#### [What you have to do]
Return the full listing unchanged, apart from leaving out its images.

= Beginning of Section =

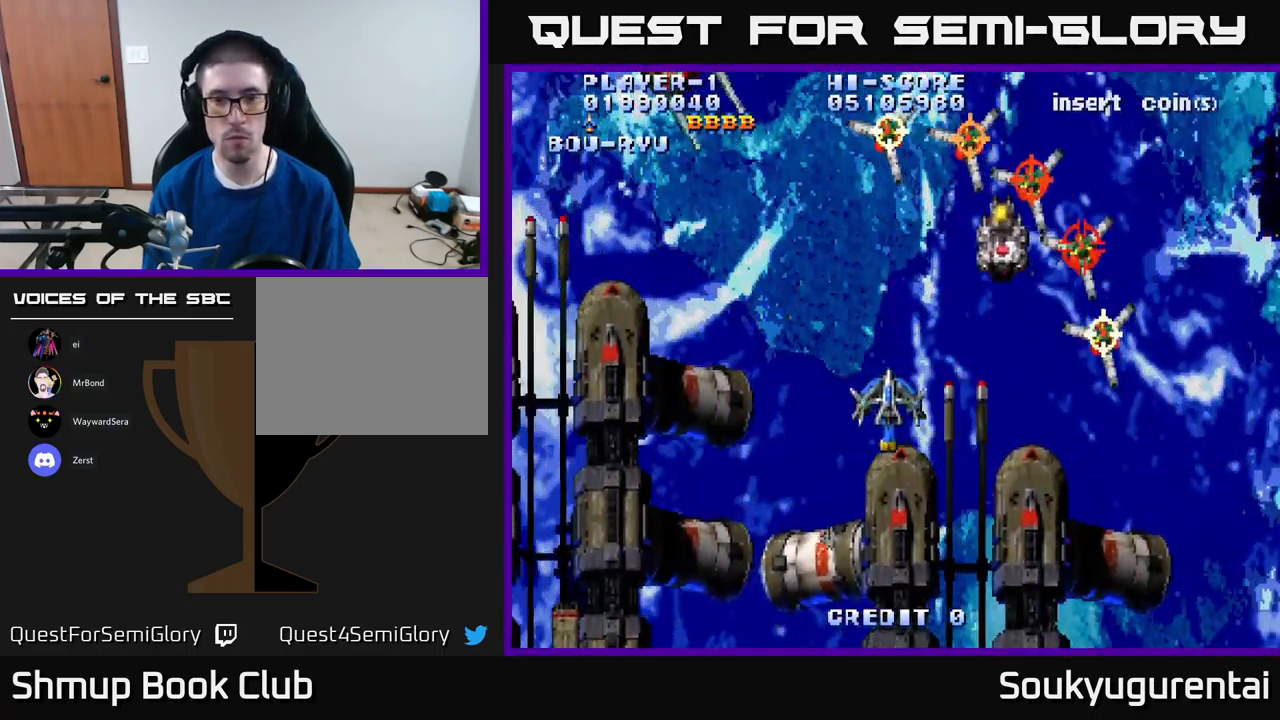
Gameplay with a controller (Xbox layout); each line is a JSON object with the inputs held at the frame after it. "events" lists button and stick changes between this image and that frame as [ms after this image, input, new state], when the widget could be followed in between.
{"buttons": ["A", "DPAD_DOWN", "DPAD_RIGHT"], "left_stick": "center", "right_stick": "center", "events": [[83, "DPAD_RIGHT", "up"], [100, "DPAD_UP", "down"], [233, "DPAD_LEFT", "down"], [283, "DPAD_UP", "up"], [350, "DPAD_DOWN", "down"], [350, "DPAD_LEFT", "up"], [416, "DPAD_RIGHT", "down"]]}
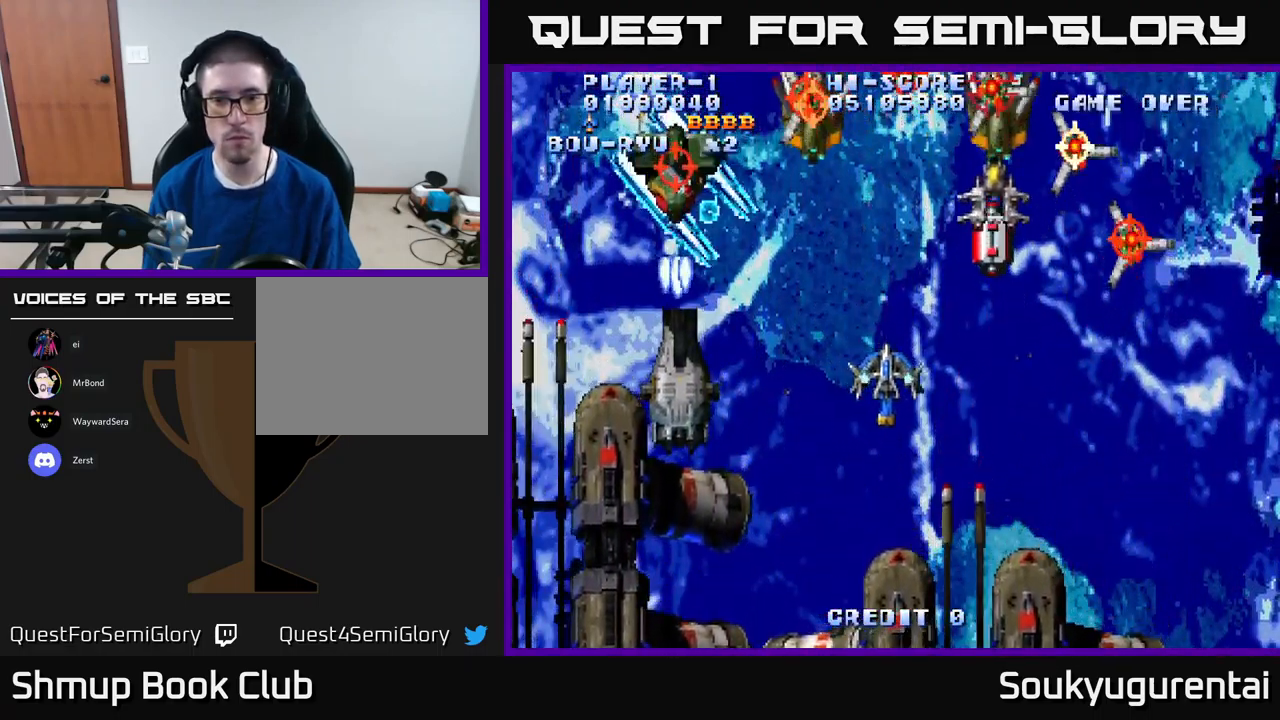
{"buttons": ["A"], "left_stick": "center", "right_stick": "center", "events": [[16, "A", "up"], [33, "DPAD_RIGHT", "up"], [50, "A", "down"], [316, "DPAD_LEFT", "down"], [450, "DPAD_DOWN", "up"], [500, "DPAD_LEFT", "up"]]}
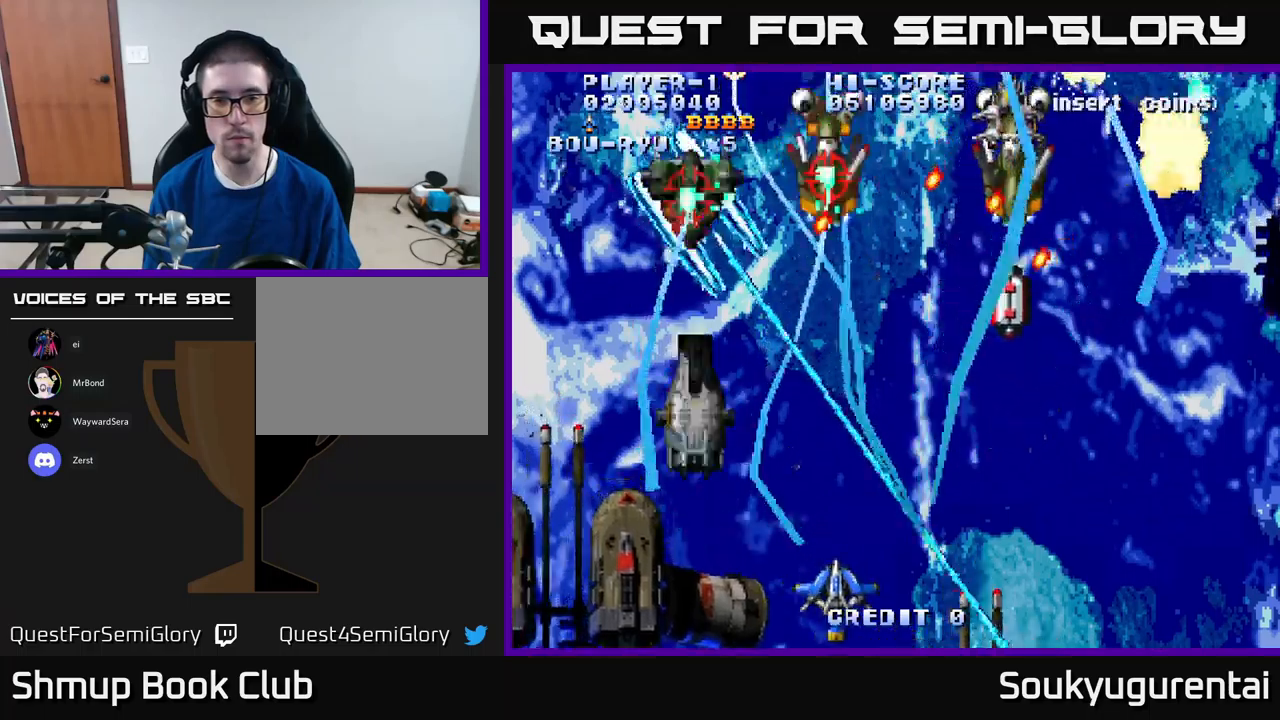
{"buttons": ["A", "DPAD_UP", "DPAD_RIGHT"], "left_stick": "center", "right_stick": "center", "events": [[17, "DPAD_RIGHT", "down"], [333, "DPAD_UP", "down"]]}
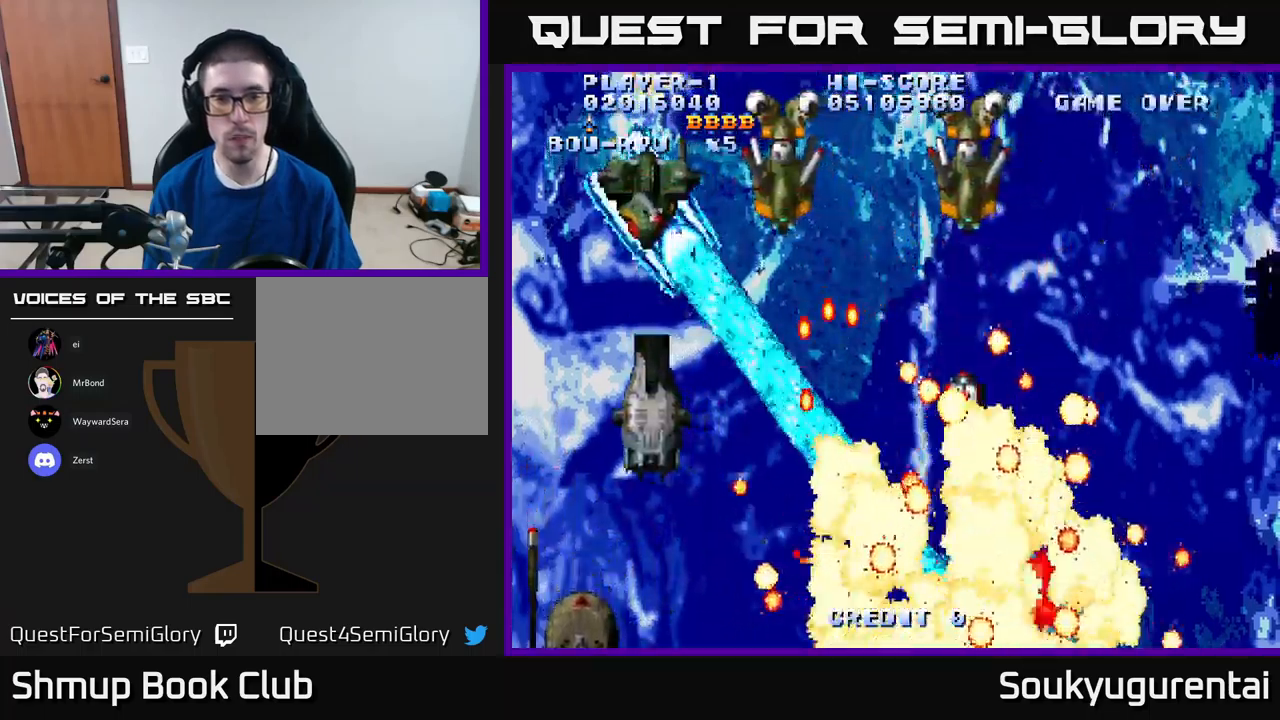
{"buttons": ["A"], "left_stick": "center", "right_stick": "center", "events": [[233, "DPAD_RIGHT", "up"], [233, "DPAD_UP", "up"], [283, "A", "up"], [317, "A", "down"]]}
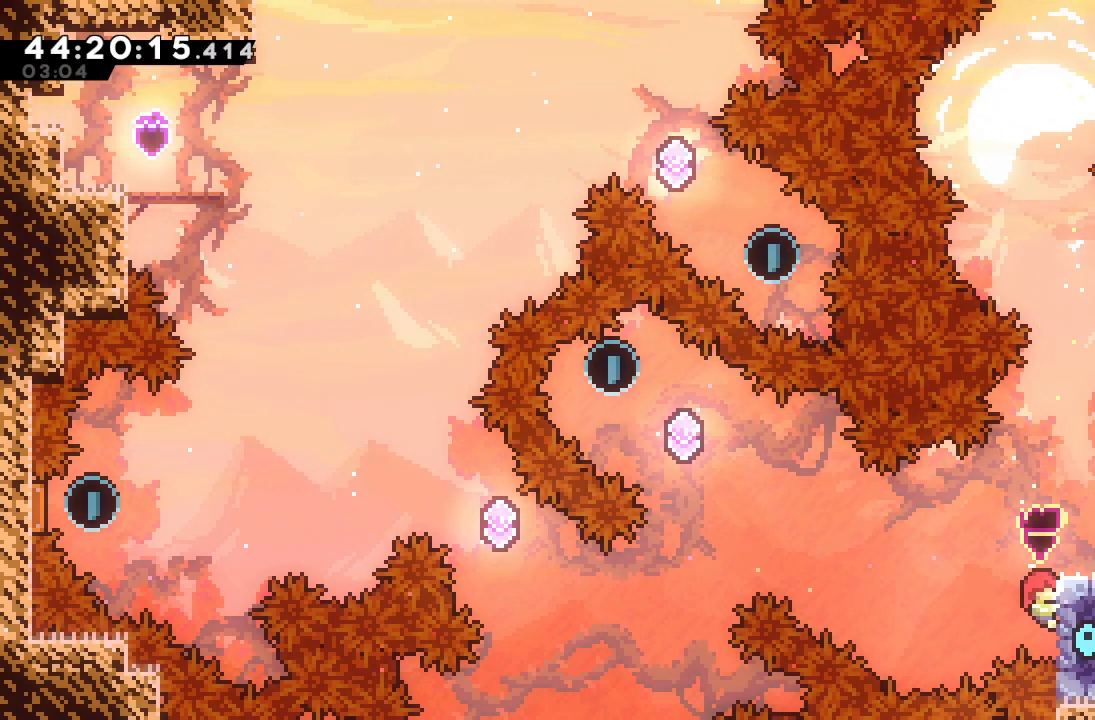
Gameplay with keyboard; each line is a JSON object with the keys held at the frame after it. "events" lists presses ("down") and releases ("up") of "a", "d", "down", "f", "left", "right", "s", "space" and "up" between this image and that frame as [ms after this image, input, new state], when the widget could be followed in between. No other keys are recorded. Mouse input is not recorded.
{"keys": ["a"], "events": [[267, "down", "down"], [333, "down", "up"]]}
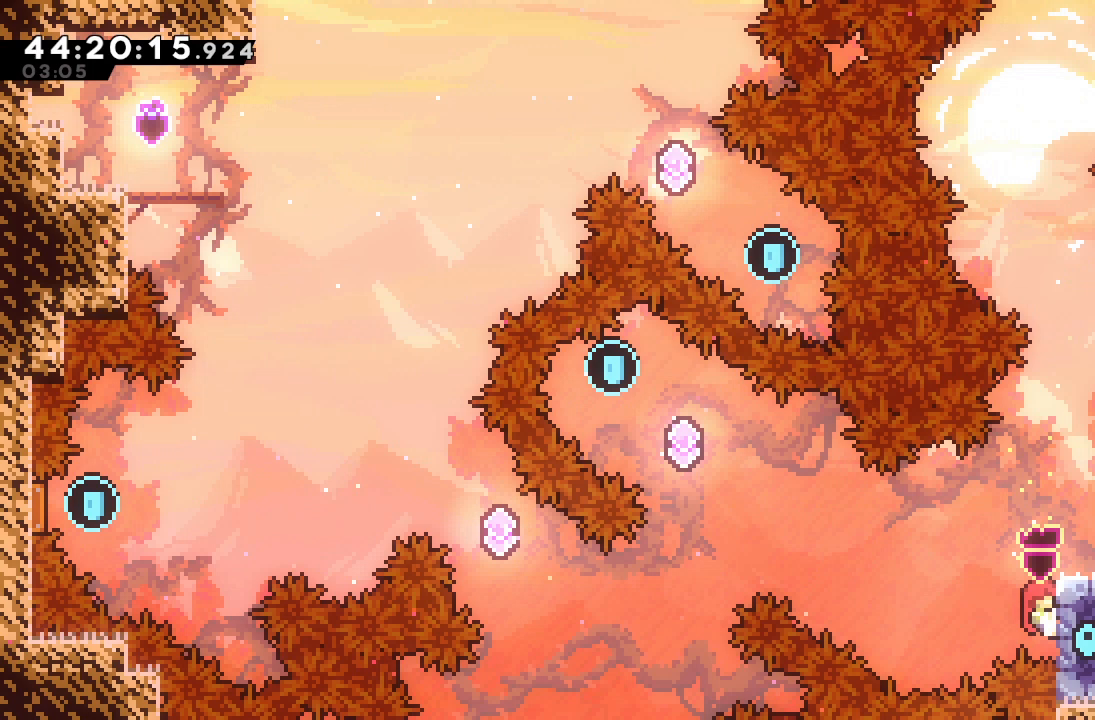
{"keys": ["a", "d", "left"], "events": [[333, "left", "down"], [400, "d", "down"]]}
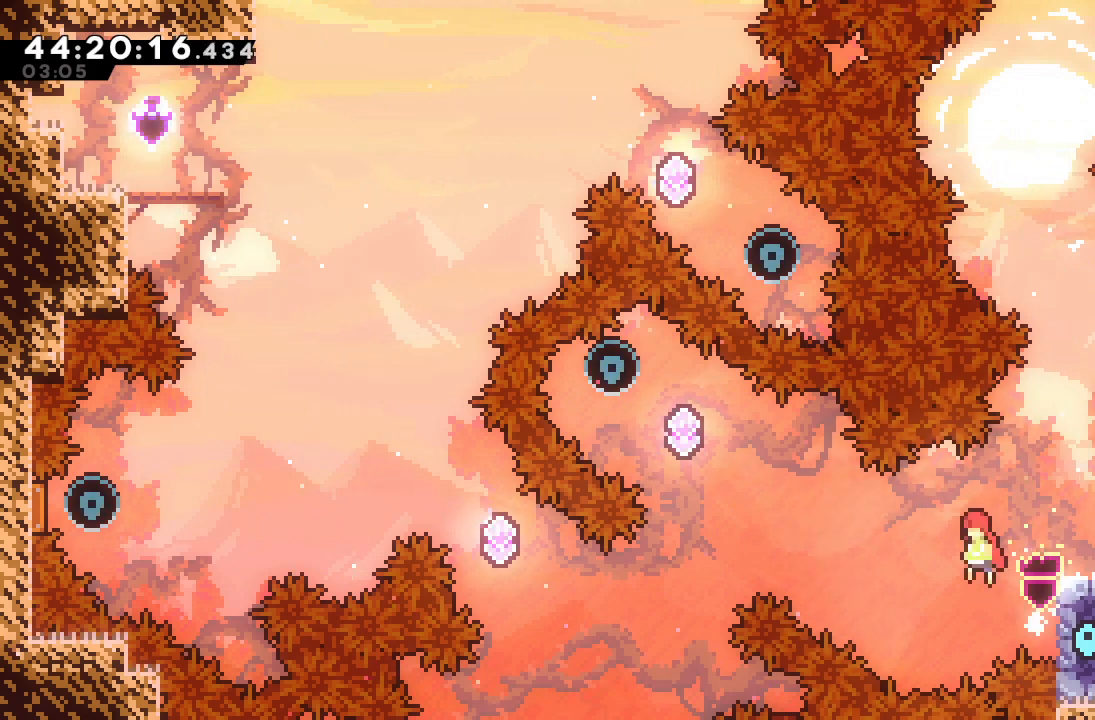
{"keys": ["a", "left", "s", "up"], "events": [[200, "d", "up"], [367, "up", "down"], [400, "s", "down"]]}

= End of Section =

#### [Response area]
Gameplay with a controller (Xbox layout); each line is a JSON object with the inputs held at the frame after it. "events" lists button and stick changes between this image and that frame as [ms after this image, input, new state], when the widget could be followed in between.
{"buttons": ["A", "DPAD_DOWN", "DPAD_RIGHT"], "left_stick": "center", "right_stick": "center", "events": [[83, "DPAD_RIGHT", "up"], [100, "DPAD_UP", "down"], [233, "DPAD_LEFT", "down"], [283, "DPAD_UP", "up"], [350, "DPAD_DOWN", "down"], [350, "DPAD_LEFT", "up"], [416, "DPAD_RIGHT", "down"]]}
{"buttons": ["A"], "left_stick": "center", "right_stick": "center", "events": [[16, "A", "up"], [33, "DPAD_RIGHT", "up"], [50, "A", "down"], [316, "DPAD_LEFT", "down"], [450, "DPAD_DOWN", "up"], [500, "DPAD_LEFT", "up"]]}
{"buttons": ["A", "DPAD_UP", "DPAD_RIGHT"], "left_stick": "center", "right_stick": "center", "events": [[17, "DPAD_RIGHT", "down"], [333, "DPAD_UP", "down"]]}
{"buttons": ["A"], "left_stick": "center", "right_stick": "center", "events": [[233, "DPAD_RIGHT", "up"], [233, "DPAD_UP", "up"], [283, "A", "up"], [317, "A", "down"]]}
Gameplay with keyboard; each line is a JSON object with the keys held at the frame after it. "events" lists presses ("down") and releases ("up") of "a", "d", "down", "f", "left", "right", "s", "space" and "up" between this image and that frame as [ms after this image, input, new state], when the widget could be followed in between. No other keys are recorded. Mouse input is not recorded.
{"keys": ["a"], "events": [[267, "down", "down"], [333, "down", "up"]]}
{"keys": ["a", "d", "left"], "events": [[333, "left", "down"], [400, "d", "down"]]}
{"keys": ["a", "left", "s", "up"], "events": [[200, "d", "up"], [367, "up", "down"], [400, "s", "down"]]}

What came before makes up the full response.